Depois entrar de sola no mercado global de produção de automóveis, de navios e até de trens-bala, a China mostrou que nem o céu é o limite para enfrentar as consolidadas marcas ocidentais e acaba de entregar o primeiro jato comercial de passageiros de fabricação nacional: o Comac C919.

O modelo, o primeiro avião produzido pela estatal Empresa de Aeronaves Comerciais da China (Comac), é o equivalente chinês do Boeing 737 e do Airbus A320. Com capacidade para 164 passageiros, o C919 foi o primeiro de cinco jatos encomendados pela China Eastern Airlines. E, embora a aeronave chinesa não tenha a qualidade técnica das gigantes da aviação comercial ocidental, ela promete ganhar mercado pelos bolsos dos clientes.

Trata-se de um modelo mais barato – US$ 99 milhões a unidade, contra US$ 111 milhões do Airbus 320 e US$$ 122 milhões do Boeing 737. Isso significa que o C919 deve impactar a médio e longo prazo nas vendas da Boeing e da Airbus na China, o maior e mais disputado mercado de jatos comerciais do planeta.

A China precisará de 8.485 novos aviões de passageiros e cargueiros avaliados em US$ 1,5 trilhão até 2041. Esse número representa mais de um quinto das entregas globais de aeronaves nas próximas duas décadas, estimadas em 39 mil.

Longe de ser uma cópia malfeita dos concorrentes, o Comac C919 é o primeiro grande avião de passageiros da China de acordo com os padrões internacionais de aeronavegabilidade e possui direitos de propriedade intelectual independentes.

Desenvolvido desde 2008, o modelo chinês enfrentou uma série de problemas técnicos e de restrições, incluindo pelo uso de tecnologia aeronáutica militar da Rússia e peças americanas, que atrasaram o cronograma e aumentaram o preço final do modelo (antes estimado em US$ 50 milhões).

O governo chinês sabe que o objetivo do C919 é mirar o mercado interno a médio prazo.
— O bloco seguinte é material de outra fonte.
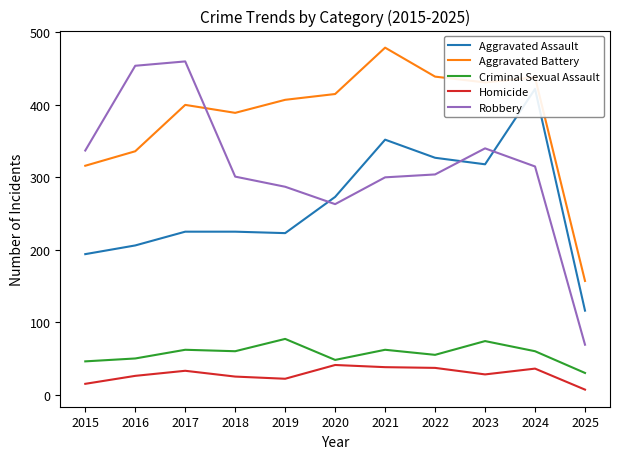

What is the value of the Criminal Sexual Assault point at the 11th from the left?

30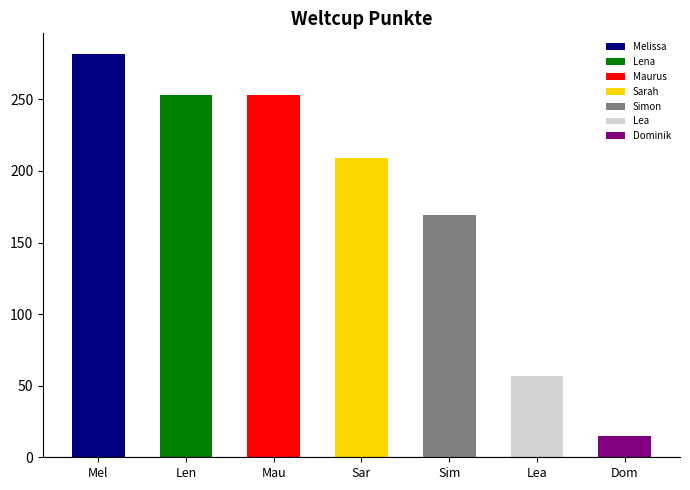

Reading left to right, extract all data points from this chart.

Melissa=282	Lena=253	Maurus=253	Sarah=209	Simon=169	Lea=57	Dominik=15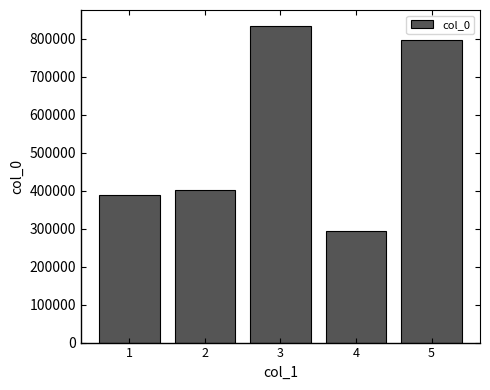

Count the number of data series in this chart.

1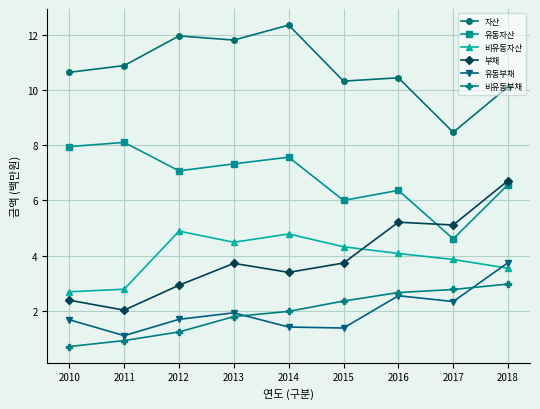

True or false: 비유동부채 has more than 1 points higher than both neighbors.

False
Incialmente, a China Eastern Airlines planejava usar os próximos modelos numa empresa subsidiária de baixo custo e de voos regionais, a OTT Airlines, mas até para dar visibilidade, o novo jato deve entrar na linha Pequim-Xangai.

A exemplo dos primórdios da instalação de montadoras de carros estrangeiras, a linha de montagem do C919 tem pouquíssima participação chinesa, limitada à montagem da fuselagem e das asas do avião, uma função menor que representa apenas 25% dos custos.
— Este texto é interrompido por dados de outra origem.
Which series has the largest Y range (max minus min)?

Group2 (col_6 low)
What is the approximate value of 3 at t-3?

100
Os equipamentos aviônicos são fabricados por empresas americanas como Honeywell, Collins Aerospace e outras empresas europeias. O motor da aeronave, que é a parte mais difícil, é produto de uma joint-venture entre a americana General Electric e a francesa Safran, que fabrica motores de aviação e mísseis.

Numa comparação fria, o C919 é inferior ao A320neo e ao 737 MAX, consome mais combustível, tem menor alcance e não possui rede de suporte técnico internacional. Mas o objetivo de comercializá-lo regionalmente já significa dores de cabeça para as concorrentes.

O mercado global de aviação comercial movimentou US$ 174,8 bilhões em 2022. Na região da Ásia-Pacífico, a demanda por aviação deve crescer duas vezes mais do que no Ocidente e a Comac planeja entregar 25 modelos até 2030.

As duas gigantes do setor enfrentam outros problemas. A Boeing, com sede nos EUA, está passando por dificuldades no país após dois acidentes fatais que levaram as autoridades a suspender todos os modelos 737 Max desde 2019.

A empresa disse em julho que pode obter aprovação para novas entregas, mas as tensões EUA-China e um novo acidente mortal envolvendo um Boeing 737-800 prejudicaram o progresso.

Já a Airbus está admitindo que sua meta de entregar 700 aviões comerciais este ano está “fora de alcance”, já que mais aviões do que o previsto estão parados devido a atrasos na entrega de peças.

Apesar dos problemas, a Airbus fechou em julho um pacote bilionário de vendas de 300 modelos – a maioria A320neo – para as três maiores companhias aéreas estatais da China, no valor de US$ 25 bilhões.

As entregas para a Air China e a China Southern Airlines, além da China Eastern Airlines, estão previstas para começar em 2023 e continuar até 2027, com o volume maior de entregas em 2024 – se o problema da escassez de peças permitir.